Cuando se le echan las culpas de todo a Rusia, Putin no tiene motivo alguno para evitar los comportamientos por los que será acusado de todas maneras.
Aunque Rusia desapareció del radar de los medios occidentales durante los primeros meses de la pandemia de la covid-19, ha vuelto a ser el centro de la atención.
Citando a un funcionario estadounidense, Yahoo News informó a principios de abril que “los servicios de inteligencia rusos probablemente estén pendientes de la respuesta estadounidense a la pandemia de la covid-19” para identificar debilidades en la cadena de suministros y otras vulnerabilidades.
¿Debiera esto sorprendernos?
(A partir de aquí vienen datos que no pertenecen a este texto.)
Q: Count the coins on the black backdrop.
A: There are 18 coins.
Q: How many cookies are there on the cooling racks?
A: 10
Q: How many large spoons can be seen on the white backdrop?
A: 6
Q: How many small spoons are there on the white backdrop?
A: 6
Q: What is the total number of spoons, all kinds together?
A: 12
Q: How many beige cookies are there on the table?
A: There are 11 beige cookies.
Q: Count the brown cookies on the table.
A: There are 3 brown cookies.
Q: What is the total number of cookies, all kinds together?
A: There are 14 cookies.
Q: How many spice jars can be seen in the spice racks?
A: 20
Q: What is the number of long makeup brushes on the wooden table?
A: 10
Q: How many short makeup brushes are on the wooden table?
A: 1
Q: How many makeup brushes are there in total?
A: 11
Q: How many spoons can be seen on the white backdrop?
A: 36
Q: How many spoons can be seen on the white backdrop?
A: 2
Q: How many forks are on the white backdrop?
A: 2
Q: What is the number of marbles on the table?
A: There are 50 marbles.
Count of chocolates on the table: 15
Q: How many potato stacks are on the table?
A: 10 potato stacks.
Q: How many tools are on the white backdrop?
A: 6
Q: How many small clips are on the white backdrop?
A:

El mundo entero ha estado observando la respuesta torpe e irresponsable de Trump, en su mayor parte, con horror.
Los medios occidentales también estuvieron ocupados examinando la experiencia rusa con la pandemia, cuestionando sus aparentemente bajas tasas de contagio y mortalidad.
El 13 de mayo un titular de Bloomberg News declaraba inicialmente “Los expertos se preguntan por qué no murieron más rusos por el coronavirus” antes de que lo cambiaran a “Los expertos cuestionan la información rusa sobre las muertes por covid-19”.
Según las autoridades rusas, la cantidad de muertos al 27 de mayo era 3.968. Entonces, incluso si el Kremlin estuviera reduciendo esas cifras a la mitad, Rusia tendría aproximadamente 7.900 muertes, un quinto de las del Reino Unido, un décimo de las de EE. UU. y menos de la mitad de la cantidad de muertos de la ciudad de Nueva York.
Sin embargo, un artículo del 24 de mayo en Politico Europe explica sin lugar a dudas “Por qué es tan terrible la crisis rusa por el coronavirus”.
Por supuesto, otros en EE. UU. pusieron la mira en China. Después de su fracasado intento para convencer al resto del mundo de que la covid-19 debía llamarse “el virus chino”, el gobierno de Trump ha difundido la teoría sin fundamentos de que el agente patógeno fue creado en un laboratorio en Wuhan.
No se preocupen, esta caza de culpables ha sido alegremente informada en Rusia, donde Putin denunció la retórica estadounidense y llamó a la “cooperación mutua”.
Mientras, el vocero de la Comisión Europea, que recientemente acusó a Putin de intentar “socavar la confianza de la gente en las autoridades locales” en Europa, probablemente no esté equivocado, podría acusarse a muchos medios occidentales de hacer lo mismo con Rusia.
Mientras el gobierno de Trump y los republicanos del Congreso buscan culpar a China por la pandemia, debieran considerar las experiencias de los propios demócratas que se obsesionaron con Rusia.
Atacar indiscriminadamente a Putin porque Clinton perdió las elecciones del 2016 resultó una mala estrategia. El nuevo juego de echar culpas solo fortalecerá la pujante alianza entre China y Rusia.
Crear nuevas sociedades internacionales es una mejor apuesta que la de sembrar animosidad. No soy fanática del expresidente Richard Nixon, pero sospecho que su éxito para aprovechar la división entre la Unión Soviética y China podría ofrecernos lecciones útiles hoy.
Nina L. Khrushcheva: es profesora de asuntos internacionales en The New School. Su último libro (con Jeffrey Tayler) es “In Putin’s Footsteps: Searching for the Soul of an Empire Across Russia’s Eleven Time Zones” (Tras las huellas de Putin: en busca del alma del imperio a través de los once husos horarios de Rusia).